Put away the guns, Michelle!

You're scaring David Brooks.

Published March 9, 2009 7:30PM (EDT)

I've got a joke for you guys: What do you call two New York Times columnists talking in a taxi?

Nothing worth reporting -- badum-chh! Unfortunately, Maureen Dowd used her Sunday column to do exactly that, so the joke's on us readers. She even prefaced her über-insider chat by saying, "Journalists are never supposed to start a piece with a scene in a taxi because it signals either laziness about gathering facts or a tendency to embroider facts. Nonetheless, I’m going to." (Translation: Suck it, Times readers! I'll do whatever I want.) The subject matter that demanded breaking this journalistic rule? Michelle Obama's arms -- because it's obviously a subject sorely lacking coverage. Worse still, her interlocutor is none other than conservative columnist David Brooks -- because we've all been dying to hear what this dogged defender of women's rights (to stay in the kitchen and pop out kids) has to say about the first lady's powerful biceps.

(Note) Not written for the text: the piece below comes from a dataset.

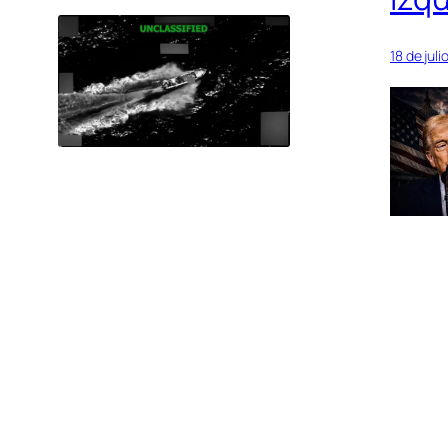
18 de jul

At first, Dowd's end of this columnist confab offers the verbal equivalent of the Michelle the Riveter T-shirt: The first lady's arms are "the only bracing symbol of American strength right now ... she could easily wind up and punch out Rush Limbaugh, Bernie Madoff and all the corporate creeps who ripped off America," she says. Then her vision of Super First Lady gives way to one of Michelle as "Ginger Rogers gliding around in feathers and lamé." Forget the stimulus, this sartorial show is all this country needs.

Brooks, however, is consistent to type and cautions: "She’s made her point. Now she should put away Thunder and Lightning.” Yes, put those guns away, Michelle, you're scaring the poor man. (And his nicknaming each of Michelle's biceps is scaring poor me.) “Washington is sensually avoidant," he continues, as though showing off her buff arms is the equivalent of wearing a deep V-neck with a push-up bra. "The wonks here like brains," he says. "She should not be known for her physical presence, for one body part." If only she could hide the fact that she's a lady, and a strong one at that, then, maybe, the Beltway could take this brilliant and accomplished woman semi-seriously. He finishes off his rant with some sarcasm: "Sometimes I think half the reason Obama ran for president is so Michelle would have a platform to show off her biceps."

This, folks, is the top-notch content the Times wanted readers to pay for. What can we look forward to next Sunday? Maybe Brooks can phone in a columnist gab fest about the New Yorker's long-sleeved first lady cover. Or he can improvise a column based on a conversation with Dowd about Obama's pectorals. We wait with bated breath.